Abstract: Objective To establish a serum-free and feeder-free culture system for human embryonic stem cells (HESc). Methods The HESX-01 cells were cultured in Knockout medium (the first group), self-made serum-free medium (the second group) and improved serum-free medium with bFGF and heparin (the third group), respectively. The morphology, clone number and clone size were observed after the twenty-fifth generation. And the surface labeling immunocytochemical analysis, Fluorescence-activated cell sorter analysis (FACS) and embryoid bodies formation were utilized to determine the character of HESc.
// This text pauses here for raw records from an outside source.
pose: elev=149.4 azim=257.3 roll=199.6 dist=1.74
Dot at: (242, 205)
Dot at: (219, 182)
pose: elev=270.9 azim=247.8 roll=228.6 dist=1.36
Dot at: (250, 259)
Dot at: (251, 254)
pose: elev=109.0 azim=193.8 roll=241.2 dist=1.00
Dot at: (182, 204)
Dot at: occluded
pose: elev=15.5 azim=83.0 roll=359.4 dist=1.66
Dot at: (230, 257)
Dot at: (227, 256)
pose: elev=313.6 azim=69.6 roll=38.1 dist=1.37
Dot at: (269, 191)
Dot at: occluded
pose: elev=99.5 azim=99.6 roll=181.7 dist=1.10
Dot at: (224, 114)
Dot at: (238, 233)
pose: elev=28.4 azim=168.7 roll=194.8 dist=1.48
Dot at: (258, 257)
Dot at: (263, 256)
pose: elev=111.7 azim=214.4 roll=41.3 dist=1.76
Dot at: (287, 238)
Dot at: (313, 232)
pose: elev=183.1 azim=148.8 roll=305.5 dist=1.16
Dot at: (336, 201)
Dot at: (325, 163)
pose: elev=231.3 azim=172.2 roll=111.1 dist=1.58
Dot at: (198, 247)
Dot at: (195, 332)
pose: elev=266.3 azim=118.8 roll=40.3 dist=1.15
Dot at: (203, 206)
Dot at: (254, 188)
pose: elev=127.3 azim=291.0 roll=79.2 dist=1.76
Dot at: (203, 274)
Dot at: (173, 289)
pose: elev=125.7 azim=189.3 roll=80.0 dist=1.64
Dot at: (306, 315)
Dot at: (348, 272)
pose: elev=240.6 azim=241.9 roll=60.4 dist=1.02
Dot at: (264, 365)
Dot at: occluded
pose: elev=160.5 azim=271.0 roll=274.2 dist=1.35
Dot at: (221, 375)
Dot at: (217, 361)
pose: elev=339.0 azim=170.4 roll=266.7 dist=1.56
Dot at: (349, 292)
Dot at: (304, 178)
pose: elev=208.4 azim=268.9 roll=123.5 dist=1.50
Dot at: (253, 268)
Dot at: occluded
Results After twenty-fifth passages the clones of the second group were gradually different- tiated, and the HESX-01 cells in the first and third group showed typical human embryonic stem cell morphology, they all expressed Nanog, Oct-4，Tra-1-60 and SSEA-4, but did not express SSEA-1, the same results were observed from FACS analysis. The HESc could form embryoid body in vivo. Besides, the significant differences were oberserved in the second group compared with the first and third group in clone nuber and size per view.Conclutions The self-made serum-free and feeder-free culture system for HESX-01 cells has been established, and the culture effect is similar with the publish recognized Knockout medium.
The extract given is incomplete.